El Salvador, roughly the size of Massachusetts with a population of 6.5 million, was the largest hemispheric recipient of US military aide during the Cold War – including over four billion dollars during the 1980’s. With a legacy of stark socio-economic inequality, repressive right-wing rule and democratic struggle, El Salvador reached a breaking point in the late 1970’s. Government repression came to a violent apex in systemic efforts to eradicate leftists and alleged sympathizers. Official military efforts and paramilitary “death squad” operations claimed some 30,000 victims by the mid-1980’s. The violence fostered the coalescence of leftist groups and the military mobilization of the Marxist Farabundo Marti Liberation Front (FMLN) guerilla insurgency, which led the country into a full-scale civil war.
During the official war, which lasted twelve years and claimed an estimated 100,000 lives, military human rights abuses were widespread, including torture, forced “disappearance,” and child soldiering.

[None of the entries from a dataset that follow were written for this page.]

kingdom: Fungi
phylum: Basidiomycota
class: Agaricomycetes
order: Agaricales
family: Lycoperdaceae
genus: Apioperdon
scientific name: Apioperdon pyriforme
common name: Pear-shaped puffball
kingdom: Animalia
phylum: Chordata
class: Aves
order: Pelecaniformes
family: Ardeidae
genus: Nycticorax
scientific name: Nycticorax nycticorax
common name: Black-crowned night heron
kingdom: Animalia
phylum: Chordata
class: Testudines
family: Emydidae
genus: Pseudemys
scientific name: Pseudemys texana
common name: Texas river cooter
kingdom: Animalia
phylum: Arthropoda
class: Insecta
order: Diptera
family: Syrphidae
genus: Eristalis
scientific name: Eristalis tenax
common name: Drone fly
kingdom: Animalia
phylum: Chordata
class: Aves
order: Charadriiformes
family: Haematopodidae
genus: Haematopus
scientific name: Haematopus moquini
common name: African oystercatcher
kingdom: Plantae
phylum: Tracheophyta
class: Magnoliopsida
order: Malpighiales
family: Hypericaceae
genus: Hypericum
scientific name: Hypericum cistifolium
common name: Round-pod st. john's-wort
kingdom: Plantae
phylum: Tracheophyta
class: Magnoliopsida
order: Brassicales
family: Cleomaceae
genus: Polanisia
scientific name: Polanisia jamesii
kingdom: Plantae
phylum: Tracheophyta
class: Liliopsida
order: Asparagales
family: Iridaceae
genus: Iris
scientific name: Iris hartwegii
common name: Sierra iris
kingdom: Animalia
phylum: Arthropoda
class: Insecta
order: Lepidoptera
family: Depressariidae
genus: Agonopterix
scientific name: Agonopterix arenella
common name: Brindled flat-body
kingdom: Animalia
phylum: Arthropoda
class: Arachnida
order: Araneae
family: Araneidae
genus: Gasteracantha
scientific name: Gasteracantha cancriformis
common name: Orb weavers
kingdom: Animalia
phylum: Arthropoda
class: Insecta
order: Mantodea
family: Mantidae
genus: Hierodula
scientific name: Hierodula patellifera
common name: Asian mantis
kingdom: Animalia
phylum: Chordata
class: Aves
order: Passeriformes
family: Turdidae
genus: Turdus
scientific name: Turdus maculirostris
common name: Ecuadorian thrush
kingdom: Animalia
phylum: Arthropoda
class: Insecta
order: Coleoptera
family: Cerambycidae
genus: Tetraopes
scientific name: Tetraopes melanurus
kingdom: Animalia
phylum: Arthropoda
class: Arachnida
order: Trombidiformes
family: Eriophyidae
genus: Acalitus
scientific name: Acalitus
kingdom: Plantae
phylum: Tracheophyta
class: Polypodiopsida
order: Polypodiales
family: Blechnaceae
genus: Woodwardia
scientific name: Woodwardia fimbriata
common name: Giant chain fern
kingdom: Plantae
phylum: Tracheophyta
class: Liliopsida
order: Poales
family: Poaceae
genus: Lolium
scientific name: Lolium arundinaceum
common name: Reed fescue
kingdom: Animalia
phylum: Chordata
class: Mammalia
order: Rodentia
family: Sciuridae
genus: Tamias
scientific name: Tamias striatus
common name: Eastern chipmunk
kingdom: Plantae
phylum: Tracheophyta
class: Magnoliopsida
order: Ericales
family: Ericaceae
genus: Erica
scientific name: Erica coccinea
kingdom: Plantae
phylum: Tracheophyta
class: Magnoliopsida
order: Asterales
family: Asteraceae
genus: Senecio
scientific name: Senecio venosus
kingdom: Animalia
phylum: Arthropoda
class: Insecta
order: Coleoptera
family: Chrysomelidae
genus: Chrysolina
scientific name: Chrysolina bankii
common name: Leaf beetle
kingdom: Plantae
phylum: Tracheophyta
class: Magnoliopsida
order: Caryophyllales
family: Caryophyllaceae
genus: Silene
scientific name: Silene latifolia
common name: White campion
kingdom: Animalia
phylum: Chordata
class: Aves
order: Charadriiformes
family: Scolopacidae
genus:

The FMLN also engaged in abuses, though to a significantly lesser degree. In light of the violations (including murders of US citizens), the Carter administration wavered on aid to the military junta but ultimately restored funding. When Reagan came to power, funding of the Salvadoran military dramatically increased, often against congressional opposition, and the US continued to extensively fund the Salvadoran military until the 1992 ceasefire.
The early 1980’s saw a massive influx of Salvadoran refugees and illegal immigrants entering the US to escape death squads, the military, the FMLN, economic desolation, and other trappings of guerilla war. However, the United States refused to acknowledge the extent and often, existence, of a humanitarian crisis. Salvadorans were categorically denied amnesty in favor of refugees from communist countries. While these policies were successfully challenged in the early 1990’s, the status of Salvadorans in the US has remained precarious.